12.4. The customer shall have the right to resell the delivered goods in the ordinary course of business to resellers outside of a current account relation; however, the customer shall transfer already at this time all claims to the amount of the purchase price agreed between us and the customer (including VAT) which are accrued by the customer as a result of the reselling, independent of whether the delivered goods are being resold without or after processing. After having transferred the claim, the customer shall have the right to collect the claim. Our right to collect the claim by ourselves shall not be affected; however, we bind ourselves not to collect the claim as long as the customer properly meets his obligation to pay and no delay in payment occurs. As soon as such a situation arises, we shall have the right to demand that the customer disclose the transferred claims and their debtors, provide all information necessary for the collection of the claim, hand over the relevant documents and notify the debtors (third parties) of the transfer of the claim.

12.5. Before the title has passed to the customer, the customer must neither pledge the delivered goods nor assign them by way of security. In the case of attachments or seizures or other dispositions by third parties, the customer shall be obliged to inform us accordingly as soon as possible and to provide us with all information and documents that are necessary for the safeguarding of our interests. Our property must be identified vis-á-vis law enforcement officers or third parties.

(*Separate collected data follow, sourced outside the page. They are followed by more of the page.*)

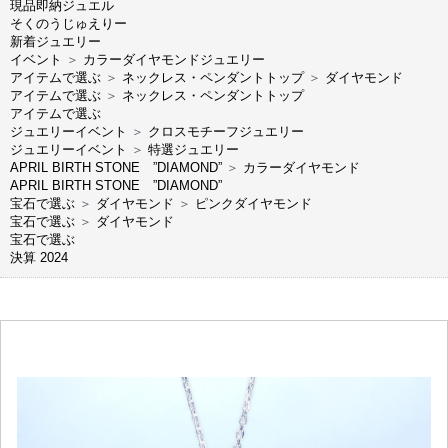
現品即納ジュエル
そくのうじゅえりー
新着ジュエリー
イベント
＞
カラーダイヤモンドジュエリー
アイテムで選ぶ
＞
ネックレス・ペンダントトップ
＞
ダイヤモンド
アイテムで選ぶ
＞
ネックレス・ペンダントトップ
アイテムで選ぶ
ジュエリーイベント
＞
クロスモチーフジュエリー
ジュエリーイベント
＞
特選ジュエリー
APRIL BIRTH STONE ”DIAMOND”
＞
カラーダイヤモンド
APRIL BIRTH STONE ”DIAMOND”
宝石で選ぶ
＞
ダイヤモンド
＞
ピンクダイヤモンド
宝石で選ぶ
＞
ダイヤモンド
宝石で選ぶ
決算 2024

12.6. We shall bind ourselves to release the securities due to us upon request of the customer insofar as the value exceeds the claims to be secured, as far as these claims have not yet been settled, by more than 20%.

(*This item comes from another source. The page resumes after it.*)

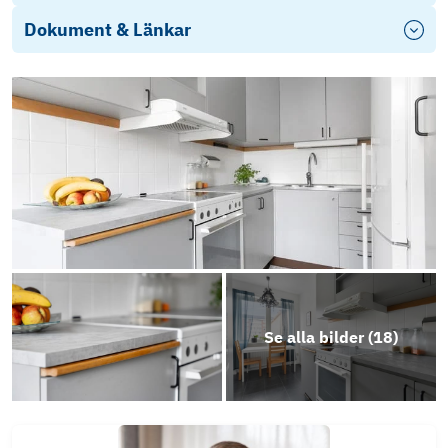
Dokument & Länkar
Årsredovisning 2025
Se alla bilder (
18
)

12.7. The enforcement of our rights arising from the reservation of title shall not release the customer from his contractual obligations. The value of the goods at the time they are taken back shall only be deducted from the existing claim against the customer.

 

13.      Terms of payment

13.1. Our invoices shall be immediately due within the stipulated period allowed for payment. 

13.2. If not expressly agreed otherwise, all payments shall be made in Euro. All payments shall be made without any kind of deduction and free of charges for us. 

13.3. We shall charge default interest of 8% p. a. above the basic interest rate of the German Federal Bank. This interest shall be increased if we can prove a burden with a higher interest rate.

13.4. It shall be not admissible to withhold payments because of any counterclaims of the customer which were neither accepted by us nor have become res judicata; an offsetting against such counterclaims shall not be admissible either.

13.5. If a delivery takes place in instalments, the purchase price shall be due upon each delivery.

13.6. All claims against the customer shall become immediately due if the customer defaults in fulfilment of one or more obligations, if the customer culpably does not comply with other essential obligations under the contract or if we take notice of circumstances which are suited to reduce the creditworthiness of the customer, particularly, among others, cessation of payments, pendency of a settlement or insolvency. In such cases, we shall have the right to retain still pending deliveries or execute such deliveries only against advance payment or security.

 

14.      Place of performance and jurisdiction

Insofar as the customer is entrepreneur or legal person under public law or a special fund under public law,  Berlin as the seat of our company shall be  the exclusive place of arbitral jurisdiction for all disputes arising directly or indirectly from the contractual relationship. All obligations under the contractual relationship shall be performed at the seat of our company.

 

15.      Other provisions

15.1. The law of the Federal Republic of Germany shall apply.

15.2. For any transfer of the customer's rights and obligations under the contract concluded with us to take effect, our written consent shall be required.

15.3. If any provision is or becomes void, the validity of the other provisions shall not be affected.